Wie schwierig die Situation der Bahnbeschäftigten geworden ist, zeigt nicht nur das Gewinnstreben eines Aktienunternehmens, sondern auch die Interessenspolitik von Staat oder öffentlicher Hand. Denn: Zum Verkehrskollaps durch Gütertransport auf den Straßen haben Bund und Land mächtig mitgeholfen. Wenn wir über die Unsinnsplanung von DB Cargo reden, dann muss auch über das Versagen der Politik gesprochen werden, eine gesellschaftsfähige, moderne Verkehrsstruktur auf die Wege zu bringen. Diese Lustlosigkeit gibt es nicht nur im Bund, sondern auch im Land und in der Landespolitik.

________________________________________

_GESTELLTE AUFGABE 1:_ Gib aus dem Text über die Lage der Bahnbeschäftigten den Abschnitt von „Wie schwierig die“ bis „in der Landespolitik.“ wortgetreu wieder.
_GESTELLTE AUFGABE 2:_ Wer hat laut dem Text über die Lage der Bahnbeschäftigten zum Verkehrskollaps durch Gütertransport auf den Straßen mächtig mitgeholfen?
_GESTELLTE AUFGABE 3:_ Setze den Text über die Lage der Bahnbeschäftigten im Anschluss an seinen letzten Satz fort.

________________________________________

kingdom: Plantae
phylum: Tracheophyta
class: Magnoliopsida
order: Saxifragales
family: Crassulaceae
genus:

________________________________________

_SCHRIFTLICHE ANTWORT 1:_
Wie schwierig die Situation der Bahnbeschäftigten geworden ist, zeigt nicht nur das Gewinnstreben eines Aktienunternehmens, sondern auch die Interessenspolitik von Staat oder öffentlicher Hand. Denn: Zum Verkehrskollaps durch Gütertransport auf den Straßen haben Bund und Land mächtig mitgeholfen. Wenn wir über die Unsinnsplanung von DB Cargo reden, dann muss auch über das Versagen der Politik gesprochen werden, eine gesellschaftsfähige, moderne Verkehrsstruktur auf die Wege zu bringen. Diese Lustlosigkeit gibt es nicht nur im Bund, sondern auch im Land und in der Landespolitik.

_SCHRIFTLICHE ANTWORT 2:_ Bund und Land haben dabei mächtig mitgeholfen.

_SCHRIFTLICHE ANTWORT 3:_
Die Ausschreibung des Regionalverkehrs mit dem einzigen Ziel, den Bahnverkehr noch weiter zu privatisieren und die Bahn AG weiter zu zerschlagen, ist Kindergarten auf Kosten von Arbeitsplätzen! Jedes Detail wurde in den Ausschreibungen des Landes vorgegeben, von der Farbgebung der Fahrzeuge bis zur Ansage in „leichter Sprache“. Kein Wort findet sich jedoch in den Ausschreibungen zu den Anforderungen an soziale, gerechte und fair bezahlte Arbeitsplätze bei der Bahn! Kein Wort zu Anforderungen der Arbeitsplatzgestaltung, Weiterbildung, Arbeitsbelastung! Da gibt es nur eine Berufung auf das Tariftreuegesetz, was nichts anderes besagt als die Einhaltung des Mindestlohnes, was ja eine Selbstverständlichkeit ist.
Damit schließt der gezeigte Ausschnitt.